The merchandise trade deficit narrowed by 30.8% y/y to EUR96.6m in February, according to data published by the stat office on Monday. Exports increased by 6.2% y/y, underpinned by the strengthening demand from key export partners. The biggest contribution to the increase came from exports of mineral products, which surged by 41.6% y/y, boosted by higher commodity prices. Moreover, food exports went up by 10.2% y/y, in spite of the weak harvest in 2016. Tangible growth rates were also reported by exports of chemical (up by 33.5% y/y) and wood products (up by 11.8% y/y). The main exports partners were Finland (16% of total exports), followed by Sweden (14%). Russia ranked fourth after exports to the country rose by 38% y/y and accounted for 6% of total exports.

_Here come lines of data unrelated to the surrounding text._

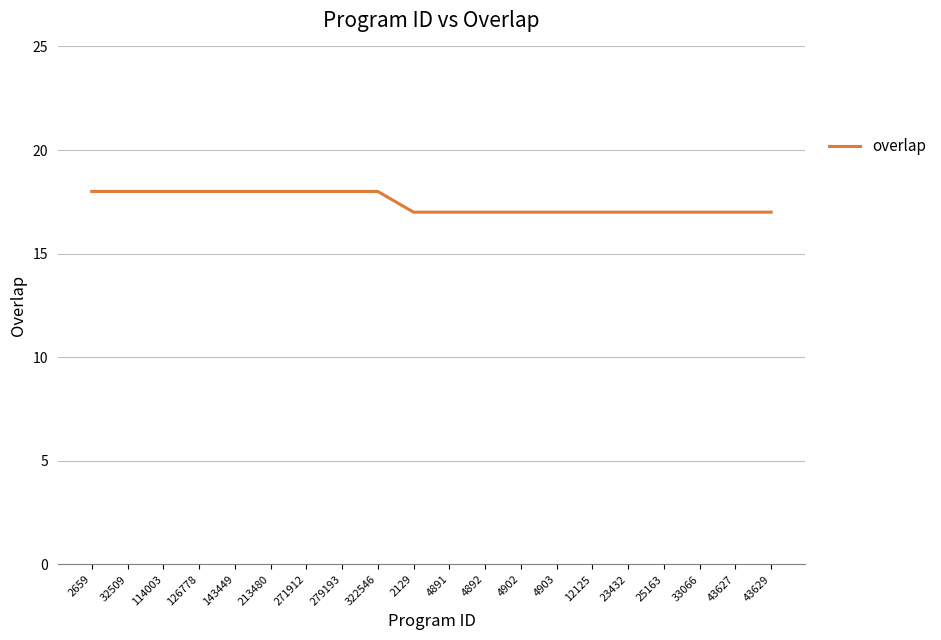

Is it true that the value at 2129 is 10?

False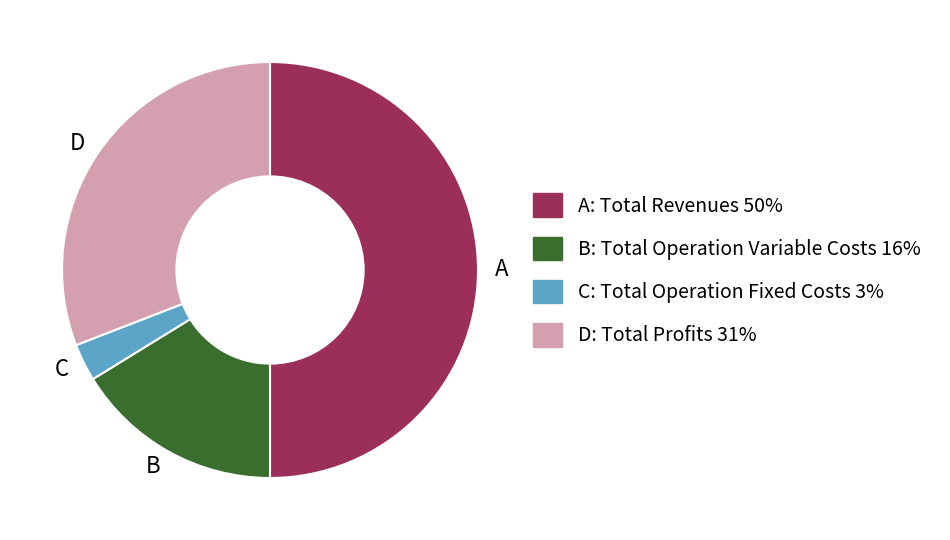

Is D the majority of the pie?

No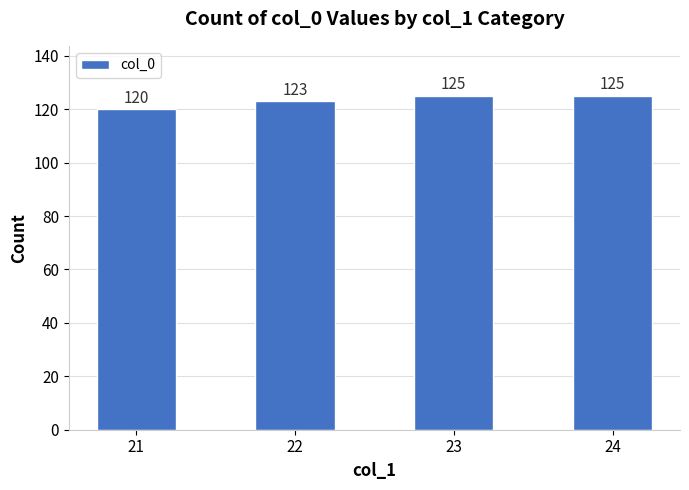

Where is the data nearest to the value 122?

22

On the import side, total imports rose by 1.3% y/y slowing down from 8.0% y/y in January. The growth was driven by higher imports of mineral products (up by 27.9% y/y), wood (up by 18.5%) and chemical products (up by 8.5% y/y), which were likely boosted by increase of re-exports. On the other hand, machinery imports fell by 13.8% y/y, implying that the more significant recovery of investment activity is yet to come. Vehicle imports dropped by 1.0% y/y, after nearly tripling in the month before. The main import trade partners were Finland (13% of total imports), Germany (11%) and Sweden (9%).
The merchandise trade deficit amounted to EUR2.1bn (9.8% of GDP) in Jan-Feb, compared to EUR294.7m (1.4%) in the corresponding period a year ago. Exports rose by 10.2% y/y on the back of higher exports of mineral, chemical and wood products. Meanwhile, imports were up by 19.2% y/y largely due to the one-off transactions with vehicles.